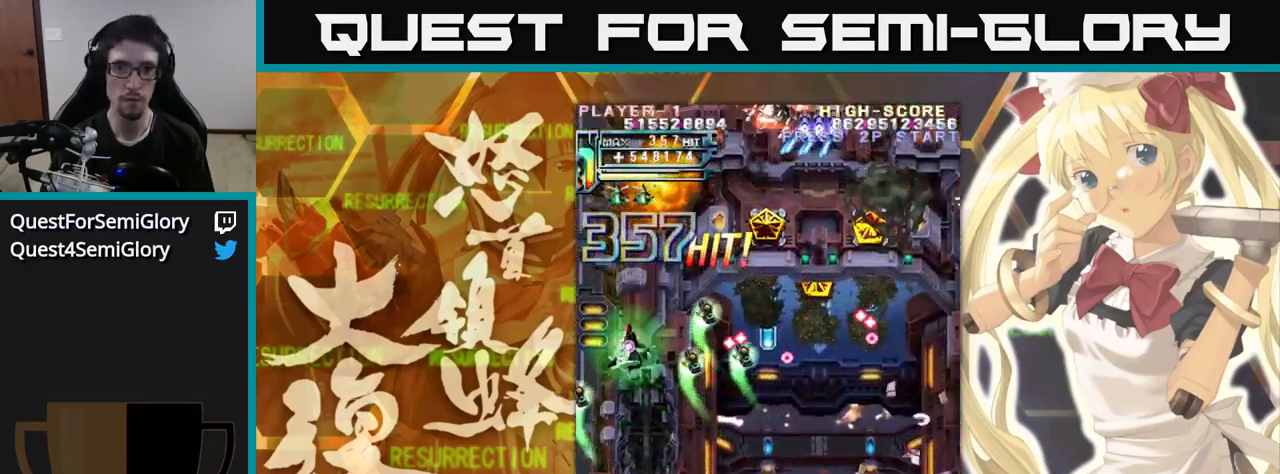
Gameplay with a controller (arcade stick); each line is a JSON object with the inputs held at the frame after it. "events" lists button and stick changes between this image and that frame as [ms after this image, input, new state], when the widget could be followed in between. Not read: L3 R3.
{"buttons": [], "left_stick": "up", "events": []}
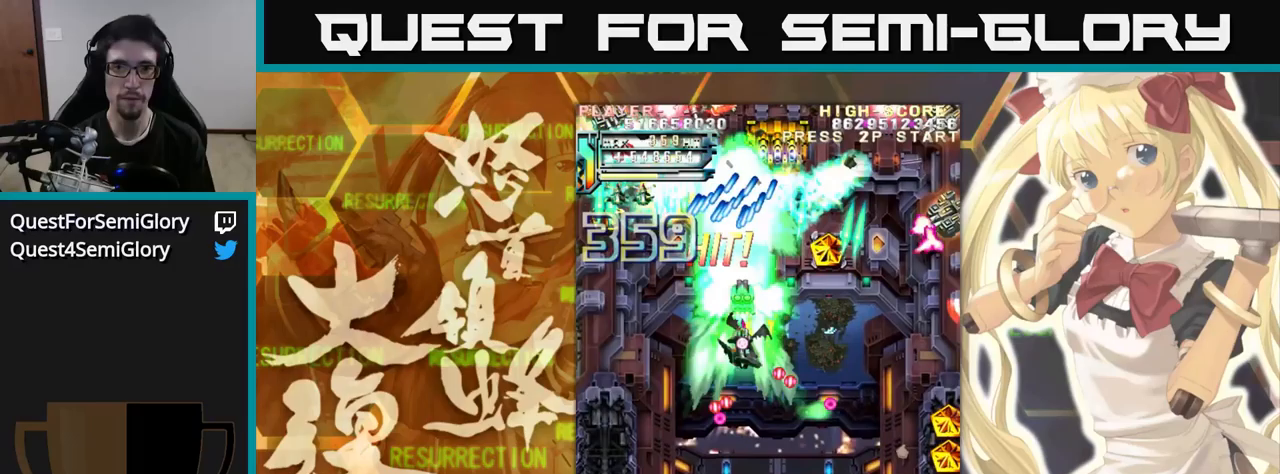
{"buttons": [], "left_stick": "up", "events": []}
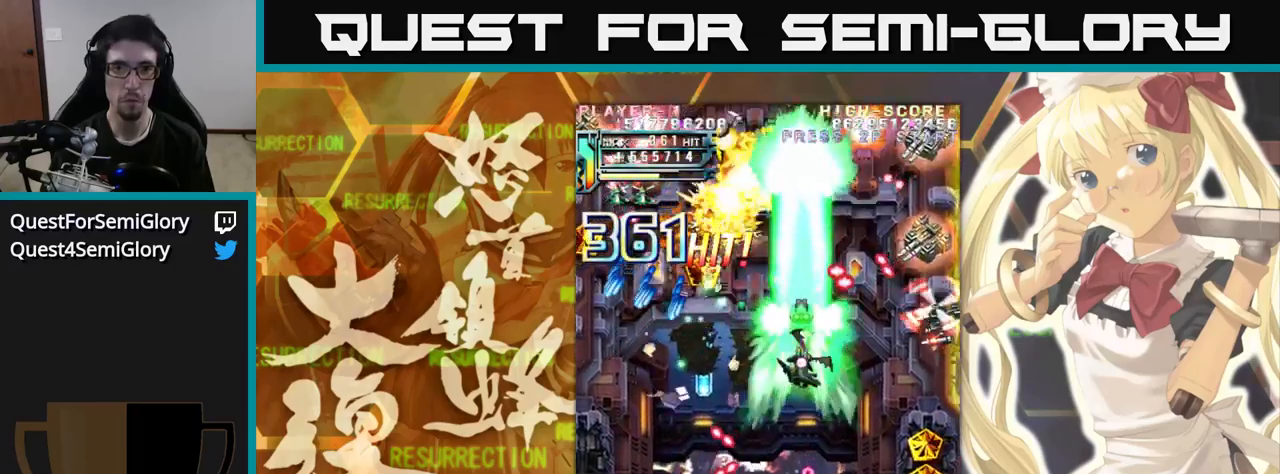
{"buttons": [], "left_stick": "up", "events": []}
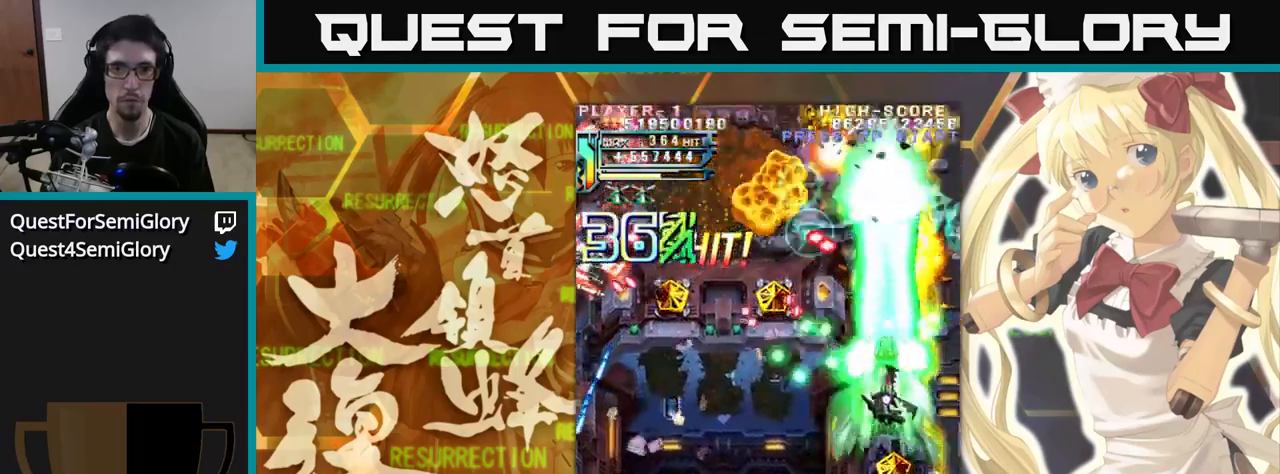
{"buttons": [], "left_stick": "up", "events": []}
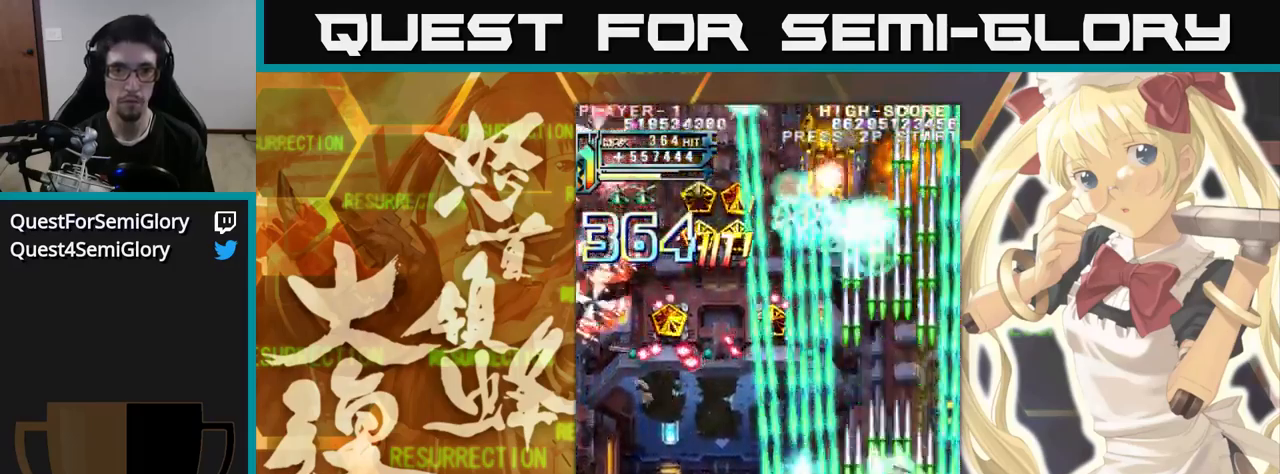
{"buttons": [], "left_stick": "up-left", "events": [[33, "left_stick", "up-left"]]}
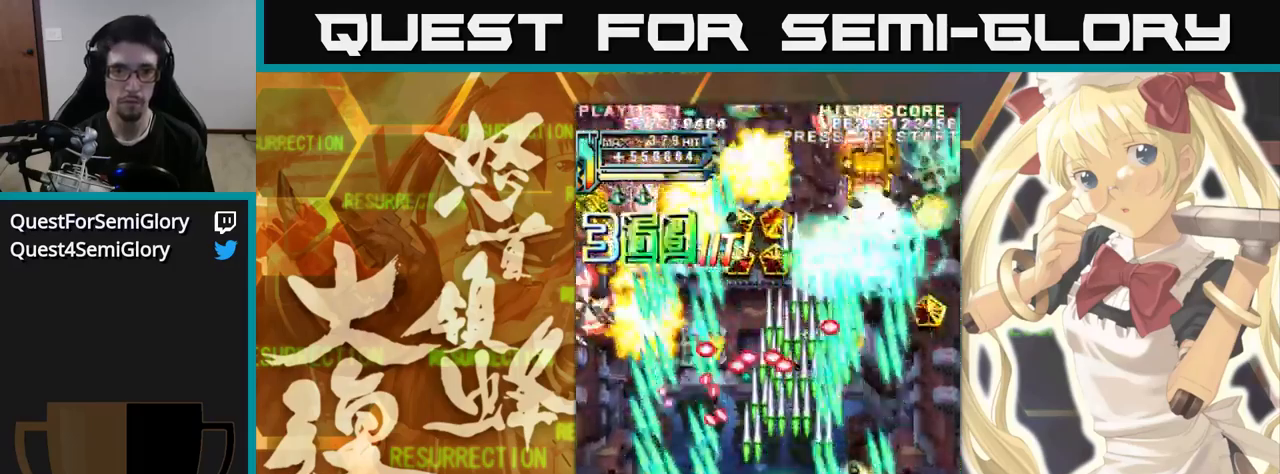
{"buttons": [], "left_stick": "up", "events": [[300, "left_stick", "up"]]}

---------------

▸ **WHAT THIS TASK INVOLVES**: Give back every line of the material exactly as written, but not the pictures.

▸ **RESULT**:
Gameplay with a controller (arcade stick); each line is a JSON object with the inputs held at the frame after it. "events" lists button and stick changes between this image and that frame as [ms after this image, input, new state], when the widget could be followed in between. Not read: L3 R3.
{"buttons": [], "left_stick": "up", "events": []}
{"buttons": [], "left_stick": "up", "events": []}
{"buttons": [], "left_stick": "up", "events": []}
{"buttons": [], "left_stick": "up", "events": []}
{"buttons": [], "left_stick": "up-left", "events": [[33, "left_stick", "up-left"]]}
{"buttons": [], "left_stick": "up", "events": [[300, "left_stick", "up"]]}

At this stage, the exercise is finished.